Records from a data collection
--- START ---

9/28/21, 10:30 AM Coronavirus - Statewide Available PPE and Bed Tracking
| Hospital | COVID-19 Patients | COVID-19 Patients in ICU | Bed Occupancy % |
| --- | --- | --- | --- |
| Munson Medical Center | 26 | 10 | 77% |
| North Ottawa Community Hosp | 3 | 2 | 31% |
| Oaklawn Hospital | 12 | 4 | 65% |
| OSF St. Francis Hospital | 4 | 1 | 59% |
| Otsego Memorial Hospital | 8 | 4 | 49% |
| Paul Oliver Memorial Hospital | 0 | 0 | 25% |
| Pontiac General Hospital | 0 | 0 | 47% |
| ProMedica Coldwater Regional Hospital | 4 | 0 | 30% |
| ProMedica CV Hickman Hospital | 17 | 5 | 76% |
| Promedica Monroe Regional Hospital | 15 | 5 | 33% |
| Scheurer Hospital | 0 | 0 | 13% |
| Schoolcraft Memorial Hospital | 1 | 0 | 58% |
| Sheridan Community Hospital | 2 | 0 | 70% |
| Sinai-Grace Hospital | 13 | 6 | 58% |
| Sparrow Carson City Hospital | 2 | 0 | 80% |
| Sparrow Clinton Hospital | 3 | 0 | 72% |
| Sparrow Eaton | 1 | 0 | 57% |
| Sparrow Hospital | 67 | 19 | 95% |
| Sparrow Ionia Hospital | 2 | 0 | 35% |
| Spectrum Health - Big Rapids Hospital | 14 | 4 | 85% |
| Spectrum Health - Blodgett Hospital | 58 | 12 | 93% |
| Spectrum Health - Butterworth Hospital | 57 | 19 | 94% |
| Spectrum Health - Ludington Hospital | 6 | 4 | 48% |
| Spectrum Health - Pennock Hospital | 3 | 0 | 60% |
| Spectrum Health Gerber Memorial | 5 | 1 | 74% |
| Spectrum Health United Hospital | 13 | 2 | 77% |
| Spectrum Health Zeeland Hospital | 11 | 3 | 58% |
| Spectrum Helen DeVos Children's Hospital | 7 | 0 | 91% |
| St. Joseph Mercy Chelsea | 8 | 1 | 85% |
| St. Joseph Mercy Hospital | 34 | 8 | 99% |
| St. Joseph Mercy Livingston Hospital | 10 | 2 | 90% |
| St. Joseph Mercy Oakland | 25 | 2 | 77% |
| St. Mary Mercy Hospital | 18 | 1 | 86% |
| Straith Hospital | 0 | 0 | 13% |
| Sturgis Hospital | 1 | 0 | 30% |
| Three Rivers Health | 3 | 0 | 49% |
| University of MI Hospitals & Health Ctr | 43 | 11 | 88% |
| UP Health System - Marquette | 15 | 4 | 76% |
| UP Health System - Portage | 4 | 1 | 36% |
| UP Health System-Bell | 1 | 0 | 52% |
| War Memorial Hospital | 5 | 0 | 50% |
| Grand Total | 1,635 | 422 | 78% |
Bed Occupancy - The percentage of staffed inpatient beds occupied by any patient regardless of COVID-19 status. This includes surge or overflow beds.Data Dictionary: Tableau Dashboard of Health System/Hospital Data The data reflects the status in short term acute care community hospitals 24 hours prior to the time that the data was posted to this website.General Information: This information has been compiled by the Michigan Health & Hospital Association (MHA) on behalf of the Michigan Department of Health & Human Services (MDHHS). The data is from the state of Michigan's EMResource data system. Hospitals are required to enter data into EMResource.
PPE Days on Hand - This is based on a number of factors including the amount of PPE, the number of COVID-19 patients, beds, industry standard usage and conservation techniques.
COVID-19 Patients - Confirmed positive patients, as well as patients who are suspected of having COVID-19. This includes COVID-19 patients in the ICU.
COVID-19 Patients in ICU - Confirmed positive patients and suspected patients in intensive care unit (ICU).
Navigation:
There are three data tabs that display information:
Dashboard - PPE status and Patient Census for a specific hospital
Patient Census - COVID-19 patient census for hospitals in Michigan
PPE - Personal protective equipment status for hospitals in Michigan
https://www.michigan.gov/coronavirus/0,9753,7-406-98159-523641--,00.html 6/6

--- END ---

— HOW TO COMPLETE THIS TASK —
Wherever the string "Sparrow" appears in the data above, copy the line it sits in.

— SOLUTION TO THIS TASK —
| Sparrow Carson City Hospital | 2 | 0 | 80% |
| Sparrow Clinton Hospital | 3 | 0 | 72% |
| Sparrow Eaton | 1 | 0 | 57% |
| Sparrow Hospital | 67 | 19 | 95% |
| Sparrow Ionia Hospital | 2 | 0 | 35% |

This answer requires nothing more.